This page describes some of our ongoing research projects. Publicly available data and software from this work are available at our Resources page

Design and Control of Haptic Systems for Virtual Environments and Teleoperation

Haptics is the study of touch sensing, wherein humans largely utilize kinesthetic (force/position) and cutaneous (tactile) receptors for perception and manipulation. Our lab develops specialized robotic devices and their corresponding control, known as haptic interfaces, that allow human operators to experience the sense of touch in remote (teleoperated) or simulated (virtual) environments. We explore the use of handheld and wearable fingertip devices in virtual environments, try to understand the interactions between vision and touch, and enable portable devices to generate compelling touch interactions. We also incorporate machine learning techniques to understand how humans and haptic devices can adapt to each other during use. 


Jasmin Palmer, Cosima du Pasquier

Wearable Haptic Interfaces and Perception

We are interested in understanding what information can be conveyed through the sense of touch from body-mounted devices. For example, directional guidance information, social interactions between distant individuals, and environmental cues for the visually impaired could all be provided to users through wearable haptic interfaces. We study the fundamental perceptive capabilities of humans, and use this to design novel skin-deformation, vibrotactile, or soft haptic devices that can be worn on the body.


Kyle Tadao Yoshida, Jasmin Palmer, Sreela Kodali, Rachel Adenekan, Crystal Winston

Robot-Assisted Percutaneous Interventions

Percutaneous interventions involve the insertion of very thin, often flexible, tools through the skin to reach a target either within a solid organ or in the vasculature. Unpredictable tool-tissue interactions, poor imaging, and inherent challenges in the control of these flexible tools make manual percutaneous interventions difficult. Our work aims to improve the success of these procedures through the development of highly maneuverable steerable needles and novel robotic systems to enable more accurate targeting, more intuitive control methods, and increased tool accessibility and visibility with standard and safe medical imaging (ultrasound).


Human Motor Performance and Adaptation in Robot-Assisted Surgery

We study how surgical teleoperator characteristics and level of user expertise change human sensorimotor performance, adaptation, and learning, for the purpose of developing scientifically motivated guidelines for robot design, control, and training methods.
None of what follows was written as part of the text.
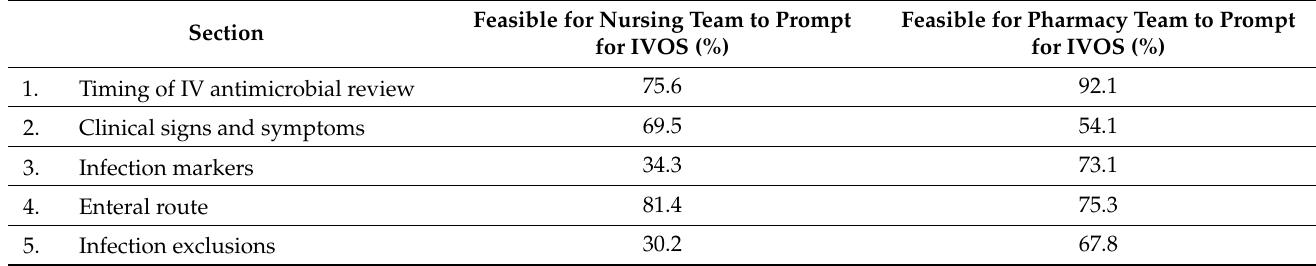
Table 3. Feasibility for nursing teams (scored ‘feasible’ or ‘very feasible’) to prompt for IVOS in relation to each of the 5 sections of IVOS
We also explore the ways visuohaptic perception, force information and haptic guidance can affect surgeon performance and training.

Researchers: Alaa Eldin Abdelaal, Brian Vuong, Mary Kate Gale

Soft Robotics

Soft robotics focuses on robots that create their motion through continuous deformation. These robots can interact safely with their environment with less sophisticated control and use their deformation for novel forms of locomotion and manipulation. We're interested in the design, modeling, and control of new soft robots and soft actuators with possible applications in haptic interfaces, inspection, search and rescue, human-assistive robots, and medical interventions.


Rianna Jitosho, Yimeng Qin, Godson Osele, Sehui Jeong, Melissa Klein, William Heap

Biomechanics and Rehabilitation Robotics

Robotics and assistive devices can augment or aid movement in healthy people or individuals with physical or neurological impairments. We design and study the use of exoskeletons and wearable assistive devices for improving human movement. Additionally, we investigate rehabilitation therapy for neurological disorders such as stroke. Rehabilitation therapy may restore lost strength, muscle coordination, and range of motion. Compared to traditional therapy, robot-aided intervention enables more frequent and intensive therapy, improves diagnostic measures, and allows movement with varying degrees of autonomy. Using robotics, our aim is to study movements and sensory motor control, characterize motor learning in virtual environments, and develop patient-specific control strategies for rehabilitation.


Elizabeth Vasquez, Brian Vuong

Educational Haptics

A major benefit of educational robotics is its hands-on nature. This makes the learning process more compelling for most students, and underscores the connection between science, technology, engineering, and math (STEM) theory and physical reality. Educational haptics takes this premise a step further: haptic devices that provide force and tactile feedback to the student are programmed to generate physical interactions that improve student intuition for STEM subjects. Haptic devices also emphasize the need for interdisciplinary robotics education, and can inspire even very young students to enter STEM fields. We have used a variety of methods to incorporate haptic devices and simulations into undergraduate, graduate, and grade school curricula.